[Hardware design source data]
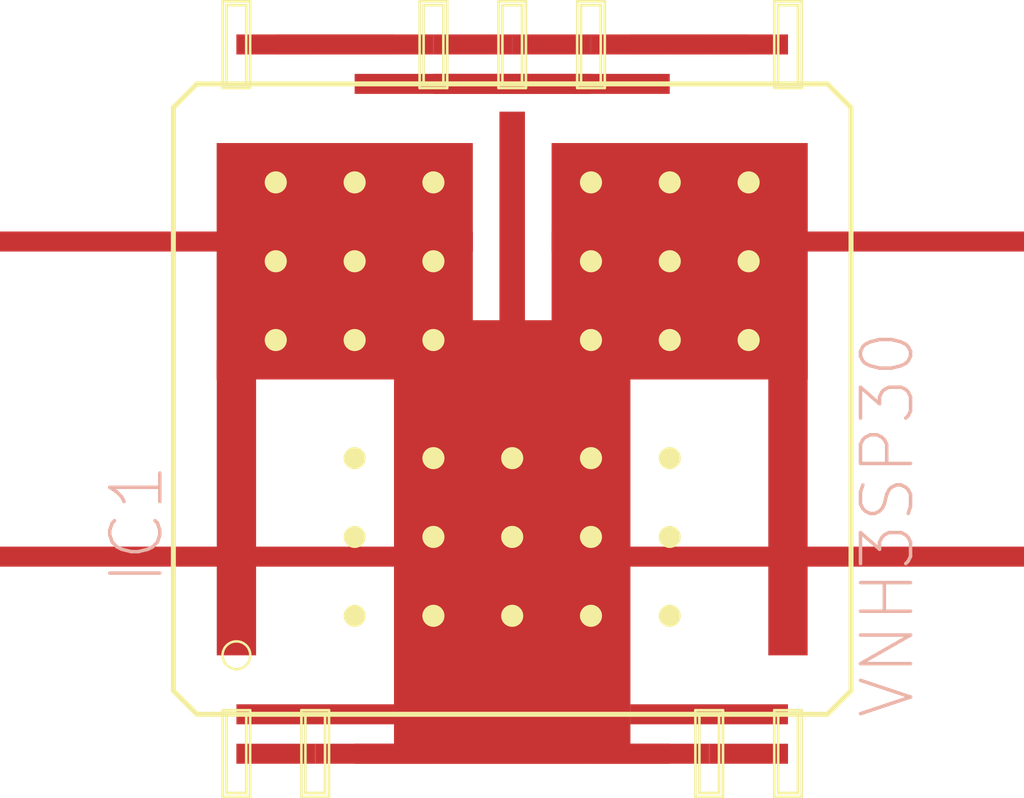
<source format=kicad_pcb>
(kicad_pcb (version 3) (host pcbnew "(2013-feb-26)-stable")

  (general
    (links 0)
    (no_connects 0)
    (area 0 0 0 0)
    (thickness 1.6)
    (drawings 0)
    (tracks 0)
    (zones 0)
    (modules 1)
    (nets 1)
  )

  (page A3)
  (layers
    (15 F.Cu signal)
    (0 B.Cu signal)
    (16 B.Adhes user)
    (17 F.Adhes user)
    (18 B.Paste user)
    (19 F.Paste user)
    (20 B.SilkS user)
    (21 F.SilkS user)
    (22 B.Mask user)
    (23 F.Mask user)
    (24 Dwgs.User user)
    (25 Cmts.User user)
    (26 Eco1.User user)
    (27 Eco2.User user)
    (28 Edge.Cuts user)
  )

  (setup
    (last_trace_width 0.254)
    (trace_clearance 0.254)
    (zone_clearance 0.508)
    (zone_45_only no)
    (trace_min 0.254)
    (segment_width 0.2)
    (edge_width 0.15)
    (via_size 0.889)
    (via_drill 0.635)
    (via_min_size 0.889)
    (via_min_drill 0.508)
    (uvia_size 0.508)
    (uvia_drill 0.127)
    (uvias_allowed no)
    (uvia_min_size 0.508)
    (uvia_min_drill 0.127)
    (pcb_text_width 0.3)
    (pcb_text_size 1 1)
    (mod_edge_width 0.15)
    (mod_text_size 1 1)
    (mod_text_width 0.15)
    (pad_size 1 1)
    (pad_drill 0.6)
    (pad_to_mask_clearance 0)
    (aux_axis_origin 0 0)
    (visible_elements FFFFFFBF)
    (pcbplotparams
      (layerselection 3178497)
      (usegerberextensions true)
      (excludeedgelayer true)
      (linewidth 152400)
      (plotframeref false)
      (viasonmask false)
      (mode 1)
      (useauxorigin false)
      (hpglpennumber 1)
      (hpglpenspeed 20)
      (hpglpendiameter 15)
      (hpglpenoverlay 2)
      (psnegative false)
      (psa4output false)
      (plotreference true)
      (plotvalue true)
      (plotothertext true)
      (plotinvisibletext false)
      (padsonsilk false)
      (subtractmaskfromsilk false)
      (outputformat 1)
      (mirror false)
      (drillshape 1)
      (scaleselection 1)
      (outputdirectory ""))
  )

  (net 0 "")

  (net_class Default "This is the default net class."
    (clearance 0.254)
    (trace_width 0.254)
    (via_dia 0.889)
    (via_drill 0.635)
    (uvia_dia 0.508)
    (uvia_drill 0.127)
    (add_net "")
  )

  (module st-microelectronics-MULTIPOWERSO-30 (layer F.Cu) (tedit 200000) (tstamp 517D7C3E)
    (at 26.6192 23.6728)
    (descr MULTIPOWERSO-30)
    (tags MULTIPOWERSO-30)
    (path /517D7814)
    (attr smd)
    (fp_text reference IC1 (at -9.525 3.175 90) (layer B.SilkS)
      (effects (font (size 1.27 1.27) (thickness 0.0889)))
    )
    (fp_text value VNH3SP30 (at 9.525 3.175 90) (layer B.SilkS)
      (effects (font (size 1.27 1.27) (thickness 0.0889)))
    )
    (fp_line (start -7.34822 -7.89432) (end -6.64972 -7.89432) (layer F.SilkS) (width 0.06604))
    (fp_line (start -6.64972 -7.89432) (end -6.64972 -10.09396) (layer F.SilkS) (width 0.06604))
    (fp_line (start -7.34822 -10.09396) (end -6.64972 -10.09396) (layer F.SilkS) (width 0.06604))
    (fp_line (start -7.34822 -7.89432) (end -7.34822 -10.09396) (layer F.SilkS) (width 0.06604))
    (fp_line (start -7.24916 -7.99338) (end -6.74878 -7.99338) (layer F.SilkS) (width 0.06604))
    (fp_line (start -6.74878 -7.99338) (end -6.74878 -9.9949) (layer F.SilkS) (width 0.06604))
    (fp_line (start -7.24916 -9.9949) (end -6.74878 -9.9949) (layer F.SilkS) (width 0.06604))
    (fp_line (start -7.24916 -7.99338) (end -7.24916 -9.9949) (layer F.SilkS) (width 0.06604))
    (fp_line (start -2.3495 -7.89432) (end -1.64846 -7.89432) (layer F.SilkS) (width 0.06604))
    (fp_line (start -1.64846 -7.89432) (end -1.64846 -10.09396) (layer F.SilkS) (width 0.06604))
    (fp_line (start -2.3495 -10.09396) (end -1.64846 -10.09396) (layer F.SilkS) (width 0.06604))
    (fp_line (start -2.3495 -7.89432) (end -2.3495 -10.09396) (layer F.SilkS) (width 0.06604))
    (fp_line (start -2.2479 -7.99338) (end -1.74752 -7.99338) (layer F.SilkS) (width 0.06604))
    (fp_line (start -1.74752 -7.99338) (end -1.74752 -9.9949) (layer F.SilkS) (width 0.06604))
    (fp_line (start -2.2479 -9.9949) (end -1.74752 -9.9949) (layer F.SilkS) (width 0.06604))
    (fp_line (start -2.2479 -7.99338) (end -2.2479 -9.9949) (layer F.SilkS) (width 0.06604))
    (fp_line (start -0.34798 -7.89432) (end 0.34798 -7.89432) (layer F.SilkS) (width 0.06604))
    (fp_line (start 0.34798 -7.89432) (end 0.34798 -10.09396) (layer F.SilkS) (width 0.06604))
    (fp_line (start -0.34798 -10.09396) (end 0.34798 -10.09396) (layer F.SilkS) (width 0.06604))
    (fp_line (start -0.34798 -7.89432) (end -0.34798 -10.09396) (layer F.SilkS) (width 0.06604))
    (fp_line (start -0.24892 -7.99338) (end 0.24892 -7.99338) (layer F.SilkS) (width 0.06604))
    (fp_line (start 0.24892 -7.99338) (end 0.24892 -9.9949) (layer F.SilkS) (width 0.06604))
    (fp_line (start -0.24892 -9.9949) (end 0.24892 -9.9949) (layer F.SilkS) (width 0.06604))
    (fp_line (start -0.24892 -7.99338) (end -0.24892 -9.9949) (layer F.SilkS) (width 0.06604))
    (fp_line (start 1.64846 -7.89432) (end 2.3495 -7.89432) (layer F.SilkS) (width 0.06604))
    (fp_line (start 2.3495 -7.89432) (end 2.3495 -10.09396) (layer F.SilkS) (width 0.06604))
    (fp_line (start 1.64846 -10.09396) (end 2.3495 -10.09396) (layer F.SilkS) (width 0.06604))
    (fp_line (start 1.64846 -7.89432) (end 1.64846 -10.09396) (layer F.SilkS) (width 0.06604))
    (fp_line (start 1.74752 -7.99338) (end 2.2479 -7.99338) (layer F.SilkS) (width 0.06604))
    (fp_line (start 2.2479 -7.99338) (end 2.2479 -9.9949) (layer F.SilkS) (width 0.06604))
    (fp_line (start 1.74752 -9.9949) (end 2.2479 -9.9949) (layer F.SilkS) (width 0.06604))
    (fp_line (start 1.74752 -7.99338) (end 1.74752 -9.9949) (layer F.SilkS) (width 0.06604))
    (fp_line (start 6.64972 -7.89432) (end 7.34822 -7.89432) (layer F.SilkS) (width 0.06604))
    (fp_line (start 7.34822 -7.89432) (end 7.34822 -10.09396) (layer F.SilkS) (width 0.06604))
    (fp_line (start 6.64972 -10.09396) (end 7.34822 -10.09396) (layer F.SilkS) (width 0.06604))
    (fp_line (start 6.64972 -7.89432) (end 6.64972 -10.09396) (layer F.SilkS) (width 0.06604))
    (fp_line (start 6.74878 -7.99338) (end 7.24916 -7.99338) (layer F.SilkS) (width 0.06604))
    (fp_line (start 7.24916 -7.99338) (end 7.24916 -9.9949) (layer F.SilkS) (width 0.06604))
    (fp_line (start 6.74878 -9.9949) (end 7.24916 -9.9949) (layer F.SilkS) (width 0.06604))
    (fp_line (start 6.74878 -7.99338) (end 6.74878 -9.9949) (layer F.SilkS) (width 0.06604))
    (fp_line (start -7.34822 10.09396) (end -6.64972 10.09396) (layer F.SilkS) (width 0.06604))
    (fp_line (start -6.64972 10.09396) (end -6.64972 7.89432) (layer F.SilkS) (width 0.06604))
    (fp_line (start -7.34822 7.89432) (end -6.64972 7.89432) (layer F.SilkS) (width 0.06604))
    (fp_line (start -7.34822 10.09396) (end -7.34822 7.89432) (layer F.SilkS) (width 0.06604))
    (fp_line (start -7.24916 9.9949) (end -6.74878 9.9949) (layer F.SilkS) (width 0.06604))
    (fp_line (start -6.74878 9.9949) (end -6.74878 7.99338) (layer F.SilkS) (width 0.06604))
    (fp_line (start -7.24916 7.99338) (end -6.74878 7.99338) (layer F.SilkS) (width 0.06604))
    (fp_line (start -7.24916 9.9949) (end -7.24916 7.99338) (layer F.SilkS) (width 0.06604))
    (fp_line (start -5.34924 10.09396) (end -4.6482 10.09396) (layer F.SilkS) (width 0.06604))
    (fp_line (start -4.6482 10.09396) (end -4.6482 7.89432) (layer F.SilkS) (width 0.06604))
    (fp_line (start -5.34924 7.89432) (end -4.6482 7.89432) (layer F.SilkS) (width 0.06604))
    (fp_line (start -5.34924 10.09396) (end -5.34924 7.89432) (layer F.SilkS) (width 0.06604))
    (fp_line (start -5.24764 9.9949) (end -4.7498 9.9949) (layer F.SilkS) (width 0.06604))
    (fp_line (start -4.7498 9.9949) (end -4.7498 7.99338) (layer F.SilkS) (width 0.06604))
    (fp_line (start -5.24764 7.99338) (end -4.7498 7.99338) (layer F.SilkS) (width 0.06604))
    (fp_line (start -5.24764 9.9949) (end -5.24764 7.99338) (layer F.SilkS) (width 0.06604))
    (fp_line (start 4.6482 10.09396) (end 5.34924 10.09396) (layer F.SilkS) (width 0.06604))
    (fp_line (start 5.34924 10.09396) (end 5.34924 7.89432) (layer F.SilkS) (width 0.06604))
    (fp_line (start 4.6482 7.89432) (end 5.34924 7.89432) (layer F.SilkS) (width 0.06604))
    (fp_line (start 4.6482 10.09396) (end 4.6482 7.89432) (layer F.SilkS) (width 0.06604))
    (fp_line (start 4.7498 9.9949) (end 5.24764 9.9949) (layer F.SilkS) (width 0.06604))
    (fp_line (start 5.24764 9.9949) (end 5.24764 7.99338) (layer F.SilkS) (width 0.06604))
    (fp_line (start 4.7498 7.99338) (end 5.24764 7.99338) (layer F.SilkS) (width 0.06604))
    (fp_line (start 4.7498 9.9949) (end 4.7498 7.99338) (layer F.SilkS) (width 0.06604))
    (fp_line (start 6.64972 10.09396) (end 7.34822 10.09396) (layer F.SilkS) (width 0.06604))
    (fp_line (start 7.34822 10.09396) (end 7.34822 7.89432) (layer F.SilkS) (width 0.06604))
    (fp_line (start 6.64972 7.89432) (end 7.34822 7.89432) (layer F.SilkS) (width 0.06604))
    (fp_line (start 6.64972 10.09396) (end 6.64972 7.89432) (layer F.SilkS) (width 0.06604))
    (fp_line (start 6.74878 9.9949) (end 7.24916 9.9949) (layer F.SilkS) (width 0.06604))
    (fp_line (start 7.24916 9.9949) (end 7.24916 7.99338) (layer F.SilkS) (width 0.06604))
    (fp_line (start 6.74878 7.99338) (end 7.24916 7.99338) (layer F.SilkS) (width 0.06604))
    (fp_line (start 6.74878 9.9949) (end 6.74878 7.99338) (layer F.SilkS) (width 0.06604))
    (fp_line (start -7.99846 -7.99846) (end 7.99846 -7.99846) (layer F.SilkS) (width 0.127))
    (fp_line (start 7.99846 -7.99846) (end 8.5979 -7.39902) (layer F.SilkS) (width 0.127))
    (fp_line (start 8.5979 -7.39902) (end 8.5979 7.39902) (layer F.SilkS) (width 0.127))
    (fp_line (start 8.5979 7.39902) (end 7.99846 7.99846) (layer F.SilkS) (width 0.127))
    (fp_line (start 7.99846 7.99846) (end -7.99846 7.99846) (layer F.SilkS) (width 0.127))
    (fp_line (start -7.99846 7.99846) (end -8.5979 7.39902) (layer F.SilkS) (width 0.127))
    (fp_line (start -8.5979 7.39902) (end -8.5979 -7.39902) (layer F.SilkS) (width 0.127))
    (fp_line (start -8.5979 -7.39902) (end -7.99846 -7.99846) (layer F.SilkS) (width 0.127))
    (fp_circle (center -6.9977 6.49986) (end -7.24662 6.74878) (layer F.SilkS) (width 0.0635))
    (fp_circle (center -5.99948 -5.4991) (end -6.1976 -5.69722) (layer F.SilkS))
    (fp_circle (center -5.99948 -5.4991) (end -6.14934 -5.64896) (layer F.SilkS))
    (fp_circle (center -3.99796 -5.4991) (end -4.19608 -5.69722) (layer F.SilkS))
    (fp_circle (center -3.99796 -5.4991) (end -4.14782 -5.64896) (layer F.SilkS))
    (fp_circle (center -1.99898 -5.4991) (end -2.1971 -5.69722) (layer F.SilkS))
    (fp_circle (center -1.99898 -5.4991) (end -2.14884 -5.64896) (layer F.SilkS))
    (fp_circle (center 1.99898 -5.4991) (end 2.1971 -5.69722) (layer F.SilkS))
    (fp_circle (center 1.99898 -5.4991) (end 2.14884 -5.64896) (layer F.SilkS))
    (fp_circle (center 3.99796 -5.4991) (end 4.19608 -5.69722) (layer F.SilkS))
    (fp_circle (center 3.99796 -5.4991) (end 4.14782 -5.64896) (layer F.SilkS))
    (fp_circle (center 5.99948 -5.4991) (end 6.1976 -5.69722) (layer F.SilkS))
    (fp_circle (center 5.99948 -5.4991) (end 6.14934 -5.64896) (layer F.SilkS))
    (fp_circle (center -5.99948 -3.49758) (end -6.1976 -3.6957) (layer F.SilkS))
    (fp_circle (center -5.99948 -3.49758) (end -6.14934 -3.64744) (layer F.SilkS))
    (fp_circle (center -3.99796 -3.49758) (end -4.19608 -3.6957) (layer F.SilkS))
    (fp_circle (center -3.99796 -3.49758) (end -4.14782 -3.64744) (layer F.SilkS))
    (fp_circle (center -1.99898 -3.49758) (end -2.1971 -3.6957) (layer F.SilkS))
    (fp_circle (center -1.99898 -3.49758) (end -2.14884 -3.64744) (layer F.SilkS))
    (fp_circle (center 1.99898 -3.49758) (end 2.1971 -3.6957) (layer F.SilkS))
    (fp_circle (center 1.99898 -3.49758) (end 2.14884 -3.64744) (layer F.SilkS))
    (fp_circle (center 3.99796 -3.49758) (end 4.19608 -3.6957) (layer F.SilkS))
    (fp_circle (center 3.99796 -3.49758) (end 4.14782 -3.64744) (layer F.SilkS))
    (fp_circle (center 5.99948 -3.49758) (end 6.1976 -3.6957) (layer F.SilkS))
    (fp_circle (center 5.99948 -3.49758) (end 6.14934 -3.64744) (layer F.SilkS))
    (fp_circle (center -5.99948 -1.4986) (end -6.1976 -1.69672) (layer F.SilkS))
    (fp_circle (center -5.99948 -1.4986) (end -6.14934 -1.64846) (layer F.SilkS))
    (fp_circle (center -3.99796 -1.4986) (end -4.19608 -1.69672) (layer F.SilkS))
    (fp_circle (center -3.99796 -1.4986) (end -4.14782 -1.64846) (layer F.SilkS))
    (fp_circle (center -1.99898 -1.4986) (end -2.1971 -1.69672) (layer F.SilkS))
    (fp_circle (center -1.99898 -1.4986) (end -2.14884 -1.64846) (layer F.SilkS))
    (fp_circle (center 1.99898 -1.4986) (end 2.1971 -1.69672) (layer F.SilkS))
    (fp_circle (center 1.99898 -1.4986) (end 2.14884 -1.64846) (layer F.SilkS))
    (fp_circle (center 3.99796 -1.4986) (end 4.19608 -1.69672) (layer F.SilkS))
    (fp_circle (center 3.99796 -1.4986) (end 4.14782 -1.64846) (layer F.SilkS))
    (fp_circle (center 5.99948 -1.4986) (end 6.1976 -1.69672) (layer F.SilkS))
    (fp_circle (center 5.99948 -1.4986) (end 6.14934 -1.64846) (layer F.SilkS))
    (fp_circle (center -3.99796 1.4986) (end -4.19608 1.69672) (layer F.SilkS))
    (fp_circle (center -3.99796 1.4986) (end -4.14782 1.64846) (layer F.SilkS))
    (fp_circle (center -1.99898 1.4986) (end -2.1971 1.69672) (layer F.SilkS))
    (fp_circle (center -1.99898 1.4986) (end -2.14884 1.64846) (layer F.SilkS))
    (fp_circle (center 0 1.4986) (end -0.19812 1.69672) (layer F.SilkS))
    (fp_circle (center 0 1.4986) (end -0.14986 1.64846) (layer F.SilkS))
    (fp_circle (center 1.99898 1.4986) (end 2.1971 1.69672) (layer F.SilkS))
    (fp_circle (center 1.99898 1.4986) (end 2.14884 1.64846) (layer F.SilkS))
    (fp_circle (center 3.99796 1.4986) (end 4.19608 1.69672) (layer F.SilkS))
    (fp_circle (center 3.99796 1.4986) (end 4.14782 1.64846) (layer F.SilkS))
    (fp_circle (center -3.99796 3.49758) (end -4.19608 3.6957) (layer F.SilkS))
    (fp_circle (center -3.99796 3.49758) (end -4.14782 3.64744) (layer F.SilkS))
    (fp_circle (center -1.99898 3.49758) (end -2.1971 3.6957) (layer F.SilkS))
    (fp_circle (center -1.99898 3.49758) (end -2.14884 3.64744) (layer F.SilkS))
    (fp_circle (center 0 3.49758) (end -0.19812 3.6957) (layer F.SilkS))
    (fp_circle (center 0 3.49758) (end -0.14986 3.64744) (layer F.SilkS))
    (fp_circle (center 1.99898 3.49758) (end 2.1971 3.6957) (layer F.SilkS))
    (fp_circle (center 1.99898 3.49758) (end 2.14884 3.64744) (layer F.SilkS))
    (fp_circle (center 3.99796 3.49758) (end 4.19608 3.6957) (layer F.SilkS))
    (fp_circle (center 3.99796 3.49758) (end 4.14782 3.64744) (layer F.SilkS))
    (fp_circle (center -3.99796 5.4991) (end -4.19608 5.69722) (layer F.SilkS))
    (fp_circle (center -3.99796 5.4991) (end -4.14782 5.64896) (layer F.SilkS))
    (fp_circle (center -1.99898 5.4991) (end -2.1971 5.69722) (layer F.SilkS))
    (fp_circle (center -1.99898 5.4991) (end -2.14884 5.64896) (layer F.SilkS))
    (fp_circle (center 0 5.4991) (end -0.19812 5.69722) (layer F.SilkS))
    (fp_circle (center 0 5.4991) (end -0.14986 5.64896) (layer F.SilkS))
    (fp_circle (center 1.99898 5.4991) (end 2.1971 5.69722) (layer F.SilkS))
    (fp_circle (center 1.99898 5.4991) (end 2.14884 5.64896) (layer F.SilkS))
    (fp_circle (center 3.99796 5.4991) (end 4.19608 5.69722) (layer F.SilkS))
    (fp_circle (center 3.99796 5.4991) (end 4.14782 5.64896) (layer F.SilkS))
    (pad 1 smd rect (at -6.9977 3.99796) (size 11.99896 0.508)
      (layers F.Cu F.Paste F.Mask)
    )
    (pad 2 smd rect (at -5.99948 8.99922) (size 1.99898 0.508)
      (layers F.Cu F.Paste F.Mask)
    )
    (pad 3 smd rect (at -4.99872 7.99846) (size 3.99796 0.508)
      (layers F.Cu F.Paste F.Mask)
    )
    (pad 4 smd rect (at -3.99796 8.99922) (size 1.99898 0.508)
      (layers F.Cu F.Paste F.Mask)
    )
    (pad 5 smd rect (at -2.99974 8.99922) (size 1.99898 0.508)
      (layers F.Cu F.Paste F.Mask)
    )
    (pad 6 smd rect (at -1.99898 8.99922) (size 1.99898 0.508)
      (layers F.Cu F.Paste F.Mask)
    )
    (pad 7 smd rect (at -0.99822 8.99922) (size 1.99898 0.508)
      (layers F.Cu F.Paste F.Mask)
    )
    (pad 8 smd rect (at 0 8.99922) (size 1.99898 0.508)
      (layers F.Cu F.Paste F.Mask)
    )
    (pad 9 smd rect (at 0.99822 8.99922) (size 1.99898 0.508)
      (layers F.Cu F.Paste F.Mask)
    )
    (pad 10 smd rect (at 1.99898 8.99922) (size 1.99898 0.508)
      (layers F.Cu F.Paste F.Mask)
    )
    (pad 11 smd rect (at 2.99974 8.99922) (size 1.99898 0.508)
      (layers F.Cu F.Paste F.Mask)
    )
    (pad 12 smd rect (at 3.99796 8.99922) (size 1.99898 0.508)
      (layers F.Cu F.Paste F.Mask)
    )
    (pad 13 smd rect (at 4.99872 7.99846) (size 3.99796 0.508)
      (layers F.Cu F.Paste F.Mask)
    )
    (pad 14 smd rect (at 5.99948 8.99922) (size 1.99898 0.508)
      (layers F.Cu F.Paste F.Mask)
    )
    (pad 15 smd rect (at 6.9977 3.99796) (size 11.99896 0.508)
      (layers F.Cu F.Paste F.Mask)
    )
    (pad 16 smd rect (at 6.9977 -3.99796) (size 11.99896 0.508)
      (layers F.Cu F.Paste F.Mask)
    )
    (pad 17 smd rect (at 5.99948 -8.99922) (size 1.99898 0.508)
      (layers F.Cu F.Paste F.Mask)
    )
    (pad 18 smd rect (at 4.99872 -8.99922) (size 1.99898 0.508)
      (layers F.Cu F.Paste F.Mask)
    )
    (pad 19 smd rect (at 3.99796 -8.99922) (size 1.99898 0.508)
      (layers F.Cu F.Paste F.Mask)
    )
    (pad 20 smd rect (at 2.99974 -8.99922) (size 1.99898 0.508)
      (layers F.Cu F.Paste F.Mask)
    )
    (pad 21 smd rect (at 1.99898 -7.99846) (size 3.99796 0.508)
      (layers F.Cu F.Paste F.Mask)
    )
    (pad 22 smd rect (at 0.99822 -8.99922) (size 1.99898 0.508)
      (layers F.Cu F.Paste F.Mask)
    )
    (pad 23 smd rect (at 0 -7.99846) (size 3.99796 0.508)
      (layers F.Cu F.Paste F.Mask)
    )
    (pad 24 smd rect (at -0.99822 -8.99922) (size 1.99898 0.508)
      (layers F.Cu F.Paste F.Mask)
    )
    (pad 25 smd rect (at -1.99898 -7.99846) (size 3.99796 0.508)
      (layers F.Cu F.Paste F.Mask)
    )
    (pad 26 smd rect (at -2.99974 -8.99922) (size 1.99898 0.508)
      (layers F.Cu F.Paste F.Mask)
    )
    (pad 27 smd rect (at -3.99796 -8.99922) (size 1.99898 0.508)
      (layers F.Cu F.Paste F.Mask)
    )
    (pad 28 smd rect (at -4.99872 -8.99922) (size 1.99898 0.508)
      (layers F.Cu F.Paste F.Mask)
    )
    (pad 29 smd rect (at -5.99948 -8.99922) (size 1.99898 0.508)
      (layers F.Cu F.Paste F.Mask)
    )
    (pad 30 smd rect (at -6.9977 -3.99796) (size 11.99896 0.508)
      (layers F.Cu F.Paste F.Mask)
    )
    (pad OUTA smd rect (at -4.24942 -3.49758) (size 6.49986 5.99948)
      (layers F.Cu F.Paste F.Mask)
    )
    (pad OUTA smd rect (at -6.9977 2.75336) (size 0.99822 7.49808)
      (layers F.Cu F.Paste F.Mask)
    )
    (pad OUTB smd rect (at 4.24942 -3.49758) (size 6.49986 5.99948)
      (layers F.Cu F.Paste F.Mask)
    )
    (pad OUTB smd rect (at 6.9977 2.75336) (size 0.99822 7.49808)
      (layers F.Cu F.Paste F.Mask)
    )
    (pad VCC smd rect (at 0 3.49758) (size 5.99948 10.9982)
      (layers F.Cu F.Paste F.Mask)
    )
    (pad VCC@ smd rect (at 0 -3.14452) (size 0.6477 8.29818)
      (layers F.Cu F.Paste F.Mask)
    )
  )

)

</source>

Problem statement - Whenever the string "false" occurs in a line of the entries above, copy that line.

Response to the exercise -
      (plotframeref false)
      (viasonmask false)
      (useauxorigin false)
      (psnegative false)
      (psa4output false)
      (plotinvisibletext false)
      (padsonsilk false)
      (subtractmaskfromsilk false)
      (mirror false)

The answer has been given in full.